Additionally there is a depth of field effect generated by randomly, slightly offsetting the

origin of each ray slightly from the origin of the camera so that objects outside of the focal plane receive some blur. 

The scene to be rendered is turned into a Bounding Volume Hierarchy to reduce the necessary computations.

To do that, the set of objects gets split in half over and over again based on their X, Y or Z

coordinate. This way when a ray gets sent into the world and needs to check if it hits any objects

it can very quickly reduce the number of candidates.

At the highest level the set of objects is split into two groups. If the ray doesn't intersect

the bounding box of the first group that means that entire half of the set of objects can be discarded.

If one of the bounding volumes is intersected by the ray the children of that volume are considered.

Once again this means two groups are considered, each containing half of their parents set of objects.

This way the set of objects that need to be checked get halved at very step, allowing for very efficient

intersection checks, as opposed to having to linearly search through a list for every single ray.

By default the raytracer will create a threadpool with on thread per CPU core. The pixels to be rendered

are essentially submitted to this threadpool in a queue. This means N pixels can be calculated in parallel,

where N is the number of CPU cores.

The number of threads can be changed by setting the `RAYON_NUM_THREADS` environment variable

before running the program.

## Usage

> [!TIP]

> A pre-built binary for 64-bit Windows can be found in the releases section on the GitHub page.

> [!NOTE]  

> To compile this project please install the [Rust compiler](https://rust-lang.org/).

For a debug build run `cargo build` in the project directory. For an optimized release

build please run `cargo build --release`.

The resulting binaries will be located in `./target/debug` and `./target/release` respectively.

It is also possible to use `cargo run` or `cargo run --release` to compile and run the program in one step.

It is recommended to use the release build since it significantly speeds up the execution.

The raytracer accepts a few command line arguments to change the behaviour and to select the scene to render.

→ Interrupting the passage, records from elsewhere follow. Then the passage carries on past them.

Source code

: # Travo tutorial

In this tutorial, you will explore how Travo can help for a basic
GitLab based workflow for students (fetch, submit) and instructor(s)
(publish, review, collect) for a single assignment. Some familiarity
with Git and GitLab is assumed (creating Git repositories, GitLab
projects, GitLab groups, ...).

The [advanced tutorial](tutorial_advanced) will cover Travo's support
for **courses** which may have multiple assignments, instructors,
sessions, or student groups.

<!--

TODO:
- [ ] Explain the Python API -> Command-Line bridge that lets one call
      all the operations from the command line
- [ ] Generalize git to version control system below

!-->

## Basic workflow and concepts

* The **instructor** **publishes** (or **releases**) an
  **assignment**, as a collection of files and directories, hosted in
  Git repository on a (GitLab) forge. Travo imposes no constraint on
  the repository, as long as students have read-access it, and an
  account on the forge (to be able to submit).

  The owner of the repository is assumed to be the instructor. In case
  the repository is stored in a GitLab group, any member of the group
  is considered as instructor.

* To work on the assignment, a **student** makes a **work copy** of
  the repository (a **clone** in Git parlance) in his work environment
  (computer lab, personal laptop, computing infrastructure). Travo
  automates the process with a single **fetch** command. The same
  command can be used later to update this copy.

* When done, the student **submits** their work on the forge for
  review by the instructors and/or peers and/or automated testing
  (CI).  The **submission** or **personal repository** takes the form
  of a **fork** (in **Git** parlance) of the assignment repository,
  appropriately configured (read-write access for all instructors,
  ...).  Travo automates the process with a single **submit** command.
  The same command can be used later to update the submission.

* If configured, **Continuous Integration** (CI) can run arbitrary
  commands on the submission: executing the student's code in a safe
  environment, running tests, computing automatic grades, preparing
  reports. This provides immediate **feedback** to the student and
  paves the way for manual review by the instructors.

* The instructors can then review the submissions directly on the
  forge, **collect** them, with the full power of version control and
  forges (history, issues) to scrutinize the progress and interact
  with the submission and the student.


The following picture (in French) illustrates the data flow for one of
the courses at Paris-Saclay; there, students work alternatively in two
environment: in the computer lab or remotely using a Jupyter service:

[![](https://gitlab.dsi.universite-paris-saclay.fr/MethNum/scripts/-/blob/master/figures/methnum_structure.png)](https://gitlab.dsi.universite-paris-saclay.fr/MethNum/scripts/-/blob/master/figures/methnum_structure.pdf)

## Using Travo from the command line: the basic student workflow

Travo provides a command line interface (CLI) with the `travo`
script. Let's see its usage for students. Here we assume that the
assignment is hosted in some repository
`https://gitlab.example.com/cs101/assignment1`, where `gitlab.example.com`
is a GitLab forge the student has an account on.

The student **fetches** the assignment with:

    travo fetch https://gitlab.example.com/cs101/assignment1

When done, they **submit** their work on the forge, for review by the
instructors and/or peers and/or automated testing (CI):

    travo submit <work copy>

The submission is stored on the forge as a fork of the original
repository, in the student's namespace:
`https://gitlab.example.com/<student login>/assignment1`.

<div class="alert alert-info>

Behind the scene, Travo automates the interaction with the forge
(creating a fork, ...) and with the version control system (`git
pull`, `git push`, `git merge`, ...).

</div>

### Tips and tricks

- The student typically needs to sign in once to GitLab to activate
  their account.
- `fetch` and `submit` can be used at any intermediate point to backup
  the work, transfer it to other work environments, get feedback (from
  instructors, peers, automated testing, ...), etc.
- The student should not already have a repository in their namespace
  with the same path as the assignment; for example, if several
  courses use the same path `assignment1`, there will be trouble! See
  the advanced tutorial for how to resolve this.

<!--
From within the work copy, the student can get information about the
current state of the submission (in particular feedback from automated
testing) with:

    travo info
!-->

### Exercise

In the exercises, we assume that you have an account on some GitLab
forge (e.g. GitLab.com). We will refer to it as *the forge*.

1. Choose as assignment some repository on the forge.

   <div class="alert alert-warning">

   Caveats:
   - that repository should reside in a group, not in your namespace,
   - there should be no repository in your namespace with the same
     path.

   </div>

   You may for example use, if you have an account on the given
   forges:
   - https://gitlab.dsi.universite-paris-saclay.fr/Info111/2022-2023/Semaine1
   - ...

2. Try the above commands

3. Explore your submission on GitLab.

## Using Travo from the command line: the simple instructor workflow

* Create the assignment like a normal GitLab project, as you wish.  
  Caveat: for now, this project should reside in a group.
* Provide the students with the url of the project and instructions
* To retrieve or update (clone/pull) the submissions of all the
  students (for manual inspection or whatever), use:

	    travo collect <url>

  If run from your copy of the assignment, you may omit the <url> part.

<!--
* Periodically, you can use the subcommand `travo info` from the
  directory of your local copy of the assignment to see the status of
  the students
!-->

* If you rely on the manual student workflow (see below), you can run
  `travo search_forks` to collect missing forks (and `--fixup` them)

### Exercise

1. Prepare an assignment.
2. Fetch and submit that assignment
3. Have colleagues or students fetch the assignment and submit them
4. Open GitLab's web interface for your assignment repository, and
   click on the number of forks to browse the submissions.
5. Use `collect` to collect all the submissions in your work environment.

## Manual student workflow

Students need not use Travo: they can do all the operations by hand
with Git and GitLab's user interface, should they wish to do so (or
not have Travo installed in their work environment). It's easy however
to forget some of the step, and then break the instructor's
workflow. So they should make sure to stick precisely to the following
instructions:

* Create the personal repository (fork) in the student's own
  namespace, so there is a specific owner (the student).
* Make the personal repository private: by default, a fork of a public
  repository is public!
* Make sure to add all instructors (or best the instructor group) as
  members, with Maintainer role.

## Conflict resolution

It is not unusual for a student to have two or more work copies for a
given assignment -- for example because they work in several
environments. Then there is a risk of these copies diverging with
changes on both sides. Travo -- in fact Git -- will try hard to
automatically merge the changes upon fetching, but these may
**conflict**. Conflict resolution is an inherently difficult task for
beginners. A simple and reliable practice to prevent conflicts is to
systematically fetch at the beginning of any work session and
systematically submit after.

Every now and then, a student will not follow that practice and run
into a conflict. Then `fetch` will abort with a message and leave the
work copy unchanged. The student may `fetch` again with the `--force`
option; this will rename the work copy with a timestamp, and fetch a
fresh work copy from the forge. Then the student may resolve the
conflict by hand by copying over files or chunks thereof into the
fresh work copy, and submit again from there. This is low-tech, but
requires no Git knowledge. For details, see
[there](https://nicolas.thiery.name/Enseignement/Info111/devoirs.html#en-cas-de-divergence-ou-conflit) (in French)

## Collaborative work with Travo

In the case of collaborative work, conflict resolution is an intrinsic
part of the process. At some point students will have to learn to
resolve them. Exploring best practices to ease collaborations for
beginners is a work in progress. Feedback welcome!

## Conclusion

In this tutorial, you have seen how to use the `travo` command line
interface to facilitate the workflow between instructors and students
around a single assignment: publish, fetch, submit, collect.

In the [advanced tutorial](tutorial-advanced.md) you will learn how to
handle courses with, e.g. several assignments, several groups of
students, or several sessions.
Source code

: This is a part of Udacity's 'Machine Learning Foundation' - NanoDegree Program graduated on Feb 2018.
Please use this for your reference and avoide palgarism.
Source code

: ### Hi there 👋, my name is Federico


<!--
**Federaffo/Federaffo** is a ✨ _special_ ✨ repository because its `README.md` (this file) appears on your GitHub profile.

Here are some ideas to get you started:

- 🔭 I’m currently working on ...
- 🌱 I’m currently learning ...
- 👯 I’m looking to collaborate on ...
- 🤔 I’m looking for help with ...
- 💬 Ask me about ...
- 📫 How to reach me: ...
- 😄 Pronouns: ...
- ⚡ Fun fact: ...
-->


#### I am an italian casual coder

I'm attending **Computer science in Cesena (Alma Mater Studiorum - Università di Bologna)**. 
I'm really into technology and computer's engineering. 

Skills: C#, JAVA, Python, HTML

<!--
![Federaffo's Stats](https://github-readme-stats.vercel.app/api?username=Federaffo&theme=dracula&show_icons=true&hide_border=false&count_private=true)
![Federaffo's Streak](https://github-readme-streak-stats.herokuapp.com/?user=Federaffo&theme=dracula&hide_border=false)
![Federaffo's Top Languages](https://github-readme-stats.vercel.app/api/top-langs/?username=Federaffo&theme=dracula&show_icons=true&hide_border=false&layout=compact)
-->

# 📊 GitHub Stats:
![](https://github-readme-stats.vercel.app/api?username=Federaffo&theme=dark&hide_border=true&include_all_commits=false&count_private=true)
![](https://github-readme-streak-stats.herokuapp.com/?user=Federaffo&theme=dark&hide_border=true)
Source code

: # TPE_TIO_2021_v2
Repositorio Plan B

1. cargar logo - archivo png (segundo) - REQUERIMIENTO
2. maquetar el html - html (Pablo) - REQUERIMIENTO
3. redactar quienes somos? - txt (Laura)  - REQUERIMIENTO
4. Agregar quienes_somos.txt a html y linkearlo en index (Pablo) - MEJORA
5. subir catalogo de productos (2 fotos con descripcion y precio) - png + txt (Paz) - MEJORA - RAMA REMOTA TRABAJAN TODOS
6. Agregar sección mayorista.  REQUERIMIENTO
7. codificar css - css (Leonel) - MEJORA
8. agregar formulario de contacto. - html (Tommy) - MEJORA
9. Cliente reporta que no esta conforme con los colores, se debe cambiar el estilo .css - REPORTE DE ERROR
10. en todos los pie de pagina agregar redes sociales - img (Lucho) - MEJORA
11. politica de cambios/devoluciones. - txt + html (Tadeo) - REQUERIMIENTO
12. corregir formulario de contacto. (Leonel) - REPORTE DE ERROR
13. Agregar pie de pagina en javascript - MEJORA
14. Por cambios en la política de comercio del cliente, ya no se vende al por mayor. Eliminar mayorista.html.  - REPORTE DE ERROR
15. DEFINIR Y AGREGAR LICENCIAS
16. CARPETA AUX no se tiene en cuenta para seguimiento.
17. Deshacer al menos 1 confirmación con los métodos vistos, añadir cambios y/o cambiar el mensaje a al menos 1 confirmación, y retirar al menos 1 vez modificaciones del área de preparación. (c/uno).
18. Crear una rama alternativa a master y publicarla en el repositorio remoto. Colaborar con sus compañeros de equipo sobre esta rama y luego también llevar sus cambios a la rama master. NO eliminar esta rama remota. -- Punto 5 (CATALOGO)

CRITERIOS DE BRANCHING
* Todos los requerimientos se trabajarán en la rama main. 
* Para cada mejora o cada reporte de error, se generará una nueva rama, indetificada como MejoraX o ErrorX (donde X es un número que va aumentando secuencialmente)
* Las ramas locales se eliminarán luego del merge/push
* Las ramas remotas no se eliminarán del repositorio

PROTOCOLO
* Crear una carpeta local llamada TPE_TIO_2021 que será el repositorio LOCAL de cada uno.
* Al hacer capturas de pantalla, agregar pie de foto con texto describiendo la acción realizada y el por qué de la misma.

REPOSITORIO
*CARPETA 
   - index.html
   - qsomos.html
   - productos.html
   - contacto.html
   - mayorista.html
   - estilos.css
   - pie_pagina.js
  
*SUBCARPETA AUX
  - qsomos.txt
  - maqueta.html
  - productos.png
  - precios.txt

The following help output can be produced with `./raytracer_rs --help`:

```

Usage: raytracer_rs.exe [OPTIONS]

Options:

  -o, --output-filename 

          Name of the output image [default: out.png]

      --width 

          Width of the output image [default: 1280]

      --height 

          Height of the output image [default: 720]

      --fov 

          Vertical field of view [default: 20]

      --focus-distance 

          Distance of the focal point from the camera [default: 10]

      --defocus-angle 

          Determines the strength of the depth of field effect [default: 0.6]

      --samples 

          Number of samples (rays) per pixel [default: 100]

      --max-bounces 

          Maximum amount of times a ray can get hit and bounce from objects [default: 50]

      --scene 

          Selects which scenes to render [default: bouncing-spheres] [possible values: bouncing-spheres, checkered-spheres, earth, quads, simple-light, bouncing-spheres-with-light, empty-cornell-box, cornell-box]

  -h, --help

          Print help

  -V, --version

          Print version

```

To replicate the sample image the following command was used:

```

.\raytracer_rs -o sample.png -width 1920 -height 1080 --samples 200

```

## License

Licensed under the [MIT License](./LICENSE).